> **ESERCIZI DA SVOLGERE**
1: Secondo l'articolo sull'olivicoltura, in che anno è stato impiantato il campo dell'Università di Pisa a Venturina?
2: Ricopia per favore dall'articolo sull'olivicoltura il tratto che va da "La domanda è" fino a "come varietà prevalente.".
3: Indica se ciascuna affermazione concorda con l'articolo sull'olivicoltura, rispondendo sì o no e citando testualmente le parole decisive: (a) le piante non irrigate hanno prodotto in media 14 kg per pianta; (b) nel 2010 il tempo medio di potatura per albero è stato di 5 minuti; (c) la giornata di studio si è svolta presso l'Università di Pisa a Venturina.

====== BRANO CITATO ======

L'arca olearia
Conviene davvero investire in olivicoltura?
La domanda è solo apparentemente banale, infatti la risposta dipende da una serie di fattori agronomico-gestionali ed economici. Nella Maremma hanno fatto i conti ed ecco quanto è emerso
26 febbraio 2011 | Alberto Grimelli
Nel corso di una giornata di studio dell'Accademia dei Georgofili, sezione Centro-Ovest, tenutasi presso la cooperativa Terre dell'Etruria a Donoratico (LI) si sono presi a riferimento modelli economico-gestionali realmente applicati in campo, con risultati produttivi eccellenti dal punto di vista quali-quantitativo, e, su queste basi, si è cercato di stabilire se la coltura dell'olivo sia oggi un investimento conveniente.
Il campo preso in esame è quello dell'Università di Pisa a Venturina (LI), impiantato nel 2003 con un sesto d'impianto di 5 x 3,9 metri e con la Frantoio come varietà prevalente.
La strategia gestionale adottata prevede la razionalizzazione di tutte le operazioni colturali per arrivare al duplice effetto di ridurre il fabbisogno di manodopera ma anche gli input energetici sull'oliveto, così beneficiandone i conti e l'ambiente.
Per ottenere risultati apprezzabili, però, come ricordato dal Prof. Gucci durante il suo intervento, sono necessarie alcune condizioni: dotare l'oliveto di un impianto di fertirrigazione, adottare forme di allevamento che consentano una potatura minima e prevedere di iniziare a raccogliere con scuotitori al tronco quanto prima.
Esaminiamo le ragioni di queste condizioni.
Per confrontare diverse tesi l'impianto sperimentale è stato diviso in parcelle con differenti livelli di irrigazione: zero, 50% del fabbisogno (850 m3/ha) , piena irrigazione (1600 m3/ha).
I risultati produttivi medi del periodo 2008-2010, quindi tre campagne olearie, mostrano come la produzione media per pianta della tesi pienamente irrigata sia elevata, 22 kg/pianta, per ridursi progressivamente a 16 kg/pianta per la tesi irrigata in deficit e a 14 per le piante non irrigate.
Adottare la potatura minima significa risparmiare tempo e denari senza compromettere la produttività . A fronte di produzioni elevate, infatti, i tempi medi di potatura per albero sono stati modesti, pari a 5 minuti nel 2008, 4 minuti e 30 secondi nel 2009 e 7 minuti nel 2010, segno evidente che non sono necessari agli drastici, specie in impianti irrigui, per assicurare un buon equilibrio vegeto-produttivo all'albero.

====== DATI FORNITI ======

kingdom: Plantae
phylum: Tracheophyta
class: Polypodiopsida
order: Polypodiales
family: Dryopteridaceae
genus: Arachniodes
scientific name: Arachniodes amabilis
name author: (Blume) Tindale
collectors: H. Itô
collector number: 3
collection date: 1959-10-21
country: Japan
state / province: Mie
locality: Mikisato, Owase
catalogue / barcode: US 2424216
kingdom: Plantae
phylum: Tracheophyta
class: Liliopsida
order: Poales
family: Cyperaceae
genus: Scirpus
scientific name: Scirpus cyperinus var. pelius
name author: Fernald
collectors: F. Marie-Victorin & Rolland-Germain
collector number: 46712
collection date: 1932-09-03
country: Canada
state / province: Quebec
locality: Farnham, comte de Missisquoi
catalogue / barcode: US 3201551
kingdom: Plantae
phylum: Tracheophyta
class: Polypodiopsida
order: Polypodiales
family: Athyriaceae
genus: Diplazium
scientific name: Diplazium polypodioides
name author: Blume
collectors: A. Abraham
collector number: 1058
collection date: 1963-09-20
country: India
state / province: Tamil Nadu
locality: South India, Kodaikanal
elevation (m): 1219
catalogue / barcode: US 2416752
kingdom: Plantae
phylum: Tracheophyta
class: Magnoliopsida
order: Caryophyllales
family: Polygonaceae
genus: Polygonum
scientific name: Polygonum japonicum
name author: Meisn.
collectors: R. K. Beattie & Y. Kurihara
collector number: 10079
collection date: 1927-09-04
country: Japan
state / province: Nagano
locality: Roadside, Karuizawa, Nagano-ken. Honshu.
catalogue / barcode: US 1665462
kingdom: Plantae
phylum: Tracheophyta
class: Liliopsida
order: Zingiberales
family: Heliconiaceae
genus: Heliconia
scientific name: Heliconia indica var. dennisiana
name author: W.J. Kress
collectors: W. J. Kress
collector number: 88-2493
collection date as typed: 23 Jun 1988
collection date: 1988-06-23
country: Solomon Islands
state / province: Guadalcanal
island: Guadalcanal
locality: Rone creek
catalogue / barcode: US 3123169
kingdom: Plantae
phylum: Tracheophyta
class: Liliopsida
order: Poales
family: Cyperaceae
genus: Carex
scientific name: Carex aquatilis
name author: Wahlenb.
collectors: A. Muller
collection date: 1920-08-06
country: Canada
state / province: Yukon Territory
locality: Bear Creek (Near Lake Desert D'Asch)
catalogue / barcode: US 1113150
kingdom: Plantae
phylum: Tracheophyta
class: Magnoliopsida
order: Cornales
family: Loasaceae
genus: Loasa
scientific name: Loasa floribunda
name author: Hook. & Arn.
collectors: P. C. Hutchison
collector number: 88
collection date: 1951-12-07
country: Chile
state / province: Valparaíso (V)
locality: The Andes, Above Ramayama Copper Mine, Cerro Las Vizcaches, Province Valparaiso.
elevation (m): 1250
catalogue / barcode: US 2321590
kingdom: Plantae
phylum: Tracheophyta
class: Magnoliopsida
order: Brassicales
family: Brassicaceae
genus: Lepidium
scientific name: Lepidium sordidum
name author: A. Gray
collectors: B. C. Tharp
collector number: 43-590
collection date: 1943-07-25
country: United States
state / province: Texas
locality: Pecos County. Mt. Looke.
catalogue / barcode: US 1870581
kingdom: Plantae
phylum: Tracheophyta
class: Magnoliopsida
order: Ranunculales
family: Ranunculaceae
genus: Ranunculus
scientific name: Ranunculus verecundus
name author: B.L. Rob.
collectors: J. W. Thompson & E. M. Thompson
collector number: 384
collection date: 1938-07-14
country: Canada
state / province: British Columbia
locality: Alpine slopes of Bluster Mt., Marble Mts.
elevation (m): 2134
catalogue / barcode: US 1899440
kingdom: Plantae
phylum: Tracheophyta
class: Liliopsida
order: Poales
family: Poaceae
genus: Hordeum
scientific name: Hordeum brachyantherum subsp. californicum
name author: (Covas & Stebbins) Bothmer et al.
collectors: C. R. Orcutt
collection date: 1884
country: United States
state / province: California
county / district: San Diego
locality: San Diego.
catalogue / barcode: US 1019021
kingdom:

======

> **SOLUZIONI PER ESERCIZIO**
1: Nel 2003.

2:
La domanda è solo apparentemente banale, infatti la risposta dipende da una serie di fattori agronomico-gestionali ed economici. Nella Maremma hanno fatto i conti ed ecco quanto è emerso
26 febbraio 2011 | Alberto Grimelli
Nel corso di una giornata di studio dell'Accademia dei Georgofili, sezione Centro-Ovest, tenutasi presso la cooperativa Terre dell'Etruria a Donoratico (LI) si sono presi a riferimento modelli economico-gestionali realmente applicati in campo, con risultati produttivi eccellenti dal punto di vista quali-quantitativo, e, su queste basi, si è cercato di stabilire se la coltura dell'olivo sia oggi un investimento conveniente.
Il campo preso in esame è quello dell'Università di Pisa a Venturina (LI), impiantato nel 2003 con un sesto d'impianto di 5 x 3,9 metri e con la Frantoio come varietà prevalente.

3:
(a) Sì: «a 14 per le piante non irrigate».
(b) No: «7 minuti nel 2010».
(c) No: «tenutasi presso la cooperativa Terre dell'Etruria a Donoratico (LI)».